*JOB ITEM*: Please extract the lines below word for word and leave out the pictures.

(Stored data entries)
-*-

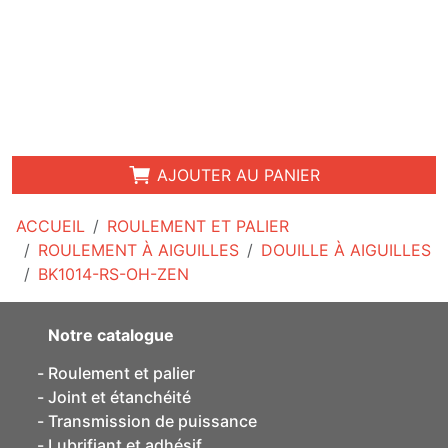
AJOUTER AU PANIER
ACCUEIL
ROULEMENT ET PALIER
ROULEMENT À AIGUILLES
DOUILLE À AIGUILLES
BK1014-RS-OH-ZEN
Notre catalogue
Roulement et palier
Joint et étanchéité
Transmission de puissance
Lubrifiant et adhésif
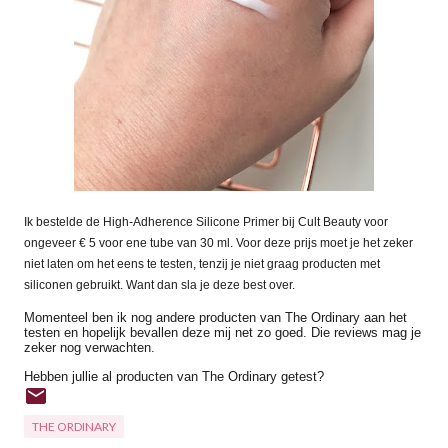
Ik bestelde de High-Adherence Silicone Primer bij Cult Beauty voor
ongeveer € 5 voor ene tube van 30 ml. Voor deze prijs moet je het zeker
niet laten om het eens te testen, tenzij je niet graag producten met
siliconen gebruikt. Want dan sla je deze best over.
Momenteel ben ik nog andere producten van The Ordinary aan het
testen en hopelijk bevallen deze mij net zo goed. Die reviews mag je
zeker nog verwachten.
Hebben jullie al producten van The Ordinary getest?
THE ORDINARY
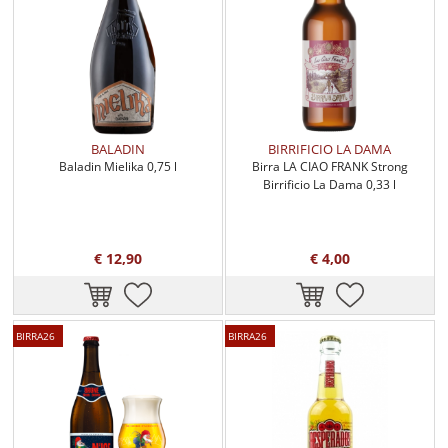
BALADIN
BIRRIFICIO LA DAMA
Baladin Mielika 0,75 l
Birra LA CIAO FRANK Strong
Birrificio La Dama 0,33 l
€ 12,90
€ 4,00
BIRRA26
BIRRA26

-*-

*SOLUTION TO THE PROBLEM*:
AJOUTER AU PANIER
ACCUEIL
ROULEMENT ET PALIER
ROULEMENT À AIGUILLES
DOUILLE À AIGUILLES
BK1014-RS-OH-ZEN
Notre catalogue
Roulement et palier
Joint et étanchéité
Transmission de puissance
Lubrifiant et adhésif
Ik bestelde de High-Adherence Silicone Primer bij Cult Beauty voor
ongeveer € 5 voor ene tube van 30 ml. Voor deze prijs moet je het zeker
niet laten om het eens te testen, tenzij je niet graag producten met
siliconen gebruikt. Want dan sla je deze best over.
Momenteel ben ik nog andere producten van The Ordinary aan het
testen en hopelijk bevallen deze mij net zo goed. Die reviews mag je
zeker nog verwachten.
Hebben jullie al producten van The Ordinary getest?
THE ORDINARY
BALADIN
BIRRIFICIO LA DAMA
Baladin Mielika 0,75 l
Birra LA CIAO FRANK Strong
Birrificio La Dama 0,33 l
€ 12,90
€ 4,00
BIRRA26
BIRRA26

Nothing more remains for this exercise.